The Council Rock School District Board of School Directors voted unanimously to approve a one-year license with Second Step for a K–6 social and emotional learning (SEL) program and a separate one-year community subscription to Smart Social, a digital-safety resource for parents and staff.
Superintendent Dr. Timothy Sanko recommended the agreements during his superintendent’s report and education committee materials; the Board approved the $26,760 Second Step digital program and the $30,680 Smart Social community subscription during the meeting.
District staff described Second Step as a grade-level, scripted digital program for elementary classrooms consisting of roughly 20 lessons per grade (26 for sixth grade) that take about 15–30 minutes each and are planned to be delivered during schools’ morning meeting times. Dr. Casey Black and other curriculum staff said the program includes a dashboard for progress monitoring, goal setting and implementation planning. Mr. Forrest Walter of Second Step joined a committee meeting by phone to answer questions, district staff said.
“Teachers will deliver the instruction during existing morning meeting time,” said an administrator involved in rollout planning, adding that principals and teachers will finalize scheduling after board approval. For middle and high schools, administrators said the district will use assemblies, focused presentations and student-wellness announcements because secondary schedules complicate a weekly lesson block.
Board members and members of the public asked about privacy, implementation timing and instructional trade-offs. Board member Joseph Roosevelt asked how the district would protect student data, noting items F–I in the packet mentioned data collection. Dr. Sanko and staff agreed to follow up with Roosevelt to provide details about data security, retention and vendor use. Mrs. Mangold (district staff) described Smart Social’s analytics for administrators and said the platform tracks use so the district can measure parent engagement.

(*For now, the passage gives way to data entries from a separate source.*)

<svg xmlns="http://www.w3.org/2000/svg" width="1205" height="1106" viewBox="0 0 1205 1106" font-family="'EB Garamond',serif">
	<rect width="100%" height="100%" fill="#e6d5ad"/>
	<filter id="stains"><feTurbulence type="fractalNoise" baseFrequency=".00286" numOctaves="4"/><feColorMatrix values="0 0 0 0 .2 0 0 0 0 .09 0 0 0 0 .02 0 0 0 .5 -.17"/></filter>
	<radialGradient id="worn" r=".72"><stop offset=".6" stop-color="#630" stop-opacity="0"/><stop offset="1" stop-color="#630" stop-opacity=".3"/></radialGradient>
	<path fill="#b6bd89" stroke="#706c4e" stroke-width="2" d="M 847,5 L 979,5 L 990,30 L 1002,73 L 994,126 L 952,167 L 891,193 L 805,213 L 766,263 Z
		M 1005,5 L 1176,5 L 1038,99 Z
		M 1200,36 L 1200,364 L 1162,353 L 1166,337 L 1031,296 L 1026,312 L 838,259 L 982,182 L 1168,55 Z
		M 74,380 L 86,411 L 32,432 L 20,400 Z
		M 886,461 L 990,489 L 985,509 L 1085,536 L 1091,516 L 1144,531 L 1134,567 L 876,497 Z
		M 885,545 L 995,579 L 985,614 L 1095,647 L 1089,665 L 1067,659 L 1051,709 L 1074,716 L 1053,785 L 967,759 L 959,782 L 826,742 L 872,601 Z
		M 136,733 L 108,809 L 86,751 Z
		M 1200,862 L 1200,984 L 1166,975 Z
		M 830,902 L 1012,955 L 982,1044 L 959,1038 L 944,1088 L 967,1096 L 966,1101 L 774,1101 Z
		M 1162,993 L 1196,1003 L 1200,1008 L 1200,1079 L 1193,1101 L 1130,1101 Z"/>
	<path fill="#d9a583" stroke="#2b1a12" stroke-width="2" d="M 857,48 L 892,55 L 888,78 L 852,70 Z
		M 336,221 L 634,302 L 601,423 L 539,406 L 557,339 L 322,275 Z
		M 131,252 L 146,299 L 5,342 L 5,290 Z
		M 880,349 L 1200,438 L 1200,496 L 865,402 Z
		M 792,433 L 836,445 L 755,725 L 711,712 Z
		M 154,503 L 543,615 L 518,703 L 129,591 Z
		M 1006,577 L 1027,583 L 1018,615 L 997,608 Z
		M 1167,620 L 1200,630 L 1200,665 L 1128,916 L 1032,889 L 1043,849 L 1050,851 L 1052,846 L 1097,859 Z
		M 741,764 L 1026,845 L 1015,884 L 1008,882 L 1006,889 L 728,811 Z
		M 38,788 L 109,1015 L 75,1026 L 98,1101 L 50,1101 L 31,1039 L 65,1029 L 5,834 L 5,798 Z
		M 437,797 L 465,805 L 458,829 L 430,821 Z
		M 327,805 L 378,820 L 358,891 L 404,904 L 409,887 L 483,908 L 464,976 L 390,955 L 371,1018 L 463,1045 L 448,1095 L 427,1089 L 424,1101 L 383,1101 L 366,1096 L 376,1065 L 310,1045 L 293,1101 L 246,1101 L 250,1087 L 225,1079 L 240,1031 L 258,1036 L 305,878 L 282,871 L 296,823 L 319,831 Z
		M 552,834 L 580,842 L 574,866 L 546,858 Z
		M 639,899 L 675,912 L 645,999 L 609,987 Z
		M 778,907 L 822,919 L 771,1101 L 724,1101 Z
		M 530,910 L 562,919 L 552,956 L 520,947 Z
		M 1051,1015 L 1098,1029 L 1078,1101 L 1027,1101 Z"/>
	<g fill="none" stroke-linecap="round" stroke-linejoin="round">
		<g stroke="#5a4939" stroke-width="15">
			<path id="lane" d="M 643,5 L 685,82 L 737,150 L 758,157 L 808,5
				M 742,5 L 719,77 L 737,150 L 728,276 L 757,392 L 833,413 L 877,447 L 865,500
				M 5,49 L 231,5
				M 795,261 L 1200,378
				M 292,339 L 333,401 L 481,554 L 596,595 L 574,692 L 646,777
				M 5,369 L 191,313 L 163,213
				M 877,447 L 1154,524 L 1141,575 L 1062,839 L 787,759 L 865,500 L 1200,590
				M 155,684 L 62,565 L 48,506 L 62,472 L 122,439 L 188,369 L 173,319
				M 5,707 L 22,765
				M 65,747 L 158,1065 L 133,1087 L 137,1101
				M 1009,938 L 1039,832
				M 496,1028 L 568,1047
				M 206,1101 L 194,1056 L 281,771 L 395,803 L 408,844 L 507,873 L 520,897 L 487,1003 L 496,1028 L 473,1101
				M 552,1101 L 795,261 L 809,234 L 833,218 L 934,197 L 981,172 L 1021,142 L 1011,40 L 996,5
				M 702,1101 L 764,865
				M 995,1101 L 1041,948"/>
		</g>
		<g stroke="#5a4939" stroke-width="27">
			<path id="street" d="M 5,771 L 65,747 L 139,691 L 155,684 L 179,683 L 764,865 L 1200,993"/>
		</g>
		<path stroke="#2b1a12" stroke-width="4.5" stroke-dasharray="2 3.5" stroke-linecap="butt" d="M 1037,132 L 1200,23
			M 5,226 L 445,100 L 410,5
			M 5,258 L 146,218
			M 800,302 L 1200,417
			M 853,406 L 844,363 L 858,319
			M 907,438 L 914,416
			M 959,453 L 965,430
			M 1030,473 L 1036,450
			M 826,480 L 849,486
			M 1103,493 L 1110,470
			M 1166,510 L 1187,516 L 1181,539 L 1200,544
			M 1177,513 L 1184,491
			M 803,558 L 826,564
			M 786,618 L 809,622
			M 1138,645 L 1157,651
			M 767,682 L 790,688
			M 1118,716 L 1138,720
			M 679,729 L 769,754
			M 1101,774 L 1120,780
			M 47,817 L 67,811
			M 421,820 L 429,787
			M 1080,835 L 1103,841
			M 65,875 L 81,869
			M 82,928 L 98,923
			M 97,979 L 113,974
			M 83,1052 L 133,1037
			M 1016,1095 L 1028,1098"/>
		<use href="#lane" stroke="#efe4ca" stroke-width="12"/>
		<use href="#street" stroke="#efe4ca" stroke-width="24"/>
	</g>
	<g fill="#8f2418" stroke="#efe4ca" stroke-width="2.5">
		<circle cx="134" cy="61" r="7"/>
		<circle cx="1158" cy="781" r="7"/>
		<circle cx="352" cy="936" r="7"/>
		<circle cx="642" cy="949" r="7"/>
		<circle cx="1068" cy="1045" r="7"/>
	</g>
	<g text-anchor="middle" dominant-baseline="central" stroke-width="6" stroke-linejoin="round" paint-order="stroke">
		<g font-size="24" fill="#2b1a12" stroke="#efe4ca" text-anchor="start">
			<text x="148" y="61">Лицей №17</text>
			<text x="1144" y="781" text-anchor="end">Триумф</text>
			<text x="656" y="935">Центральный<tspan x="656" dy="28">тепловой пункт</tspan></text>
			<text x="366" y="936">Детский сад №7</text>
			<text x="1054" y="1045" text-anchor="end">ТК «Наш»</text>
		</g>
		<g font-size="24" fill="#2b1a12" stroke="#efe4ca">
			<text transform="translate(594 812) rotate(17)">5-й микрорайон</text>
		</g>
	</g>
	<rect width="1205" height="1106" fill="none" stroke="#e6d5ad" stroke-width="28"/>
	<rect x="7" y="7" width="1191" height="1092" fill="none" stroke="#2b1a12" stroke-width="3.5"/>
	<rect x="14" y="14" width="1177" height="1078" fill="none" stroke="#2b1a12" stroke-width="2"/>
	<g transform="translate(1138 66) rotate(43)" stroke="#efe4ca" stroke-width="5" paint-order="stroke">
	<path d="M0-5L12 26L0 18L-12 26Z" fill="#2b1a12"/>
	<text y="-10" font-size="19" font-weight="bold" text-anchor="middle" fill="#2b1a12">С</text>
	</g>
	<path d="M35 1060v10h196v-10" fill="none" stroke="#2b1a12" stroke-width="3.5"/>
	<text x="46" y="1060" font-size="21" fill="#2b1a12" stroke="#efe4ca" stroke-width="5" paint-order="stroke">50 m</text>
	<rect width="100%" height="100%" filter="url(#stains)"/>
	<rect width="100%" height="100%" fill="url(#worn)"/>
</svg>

Board members also asked whether the lessons would reduce core instructional minutes. District staff said the SEL lessons are designed to fit into morning meeting time and would not replace language-arts instruction.
Administrators said the district plans to begin rollout this school year pending approval, and that the one‑year licenses allow staff time to collect implementation data; committee members noted the program will be assessed about three times a year to monitor impact.
The votes were unanimous. Miss Khan moved approval of the Second Step agreement; the motion passed. Miss Khan also moved approval of the Smart Social agreement; the motion passed.
The Board packet lists the program cost as $26,760 for Second Step (K–6 license) and $30,680 for Smart Social (community subscription). Staff emphasized that for secondary schools the district will use assemblies and other activities rather than the grade‑level digital lessons.
Why it matters: The Board approved two paid services that will change how the district delivers SEL and how it shares digital‑safety information with families. The questions raised during the meeting — especially about data use and monitoring — mark points the administration said it will answer in follow-up communications to the Board and to the public.
What’s next: Staff said they will coordinate with principals on a phased rollout and provide additional details on data safeguards and evaluation timing.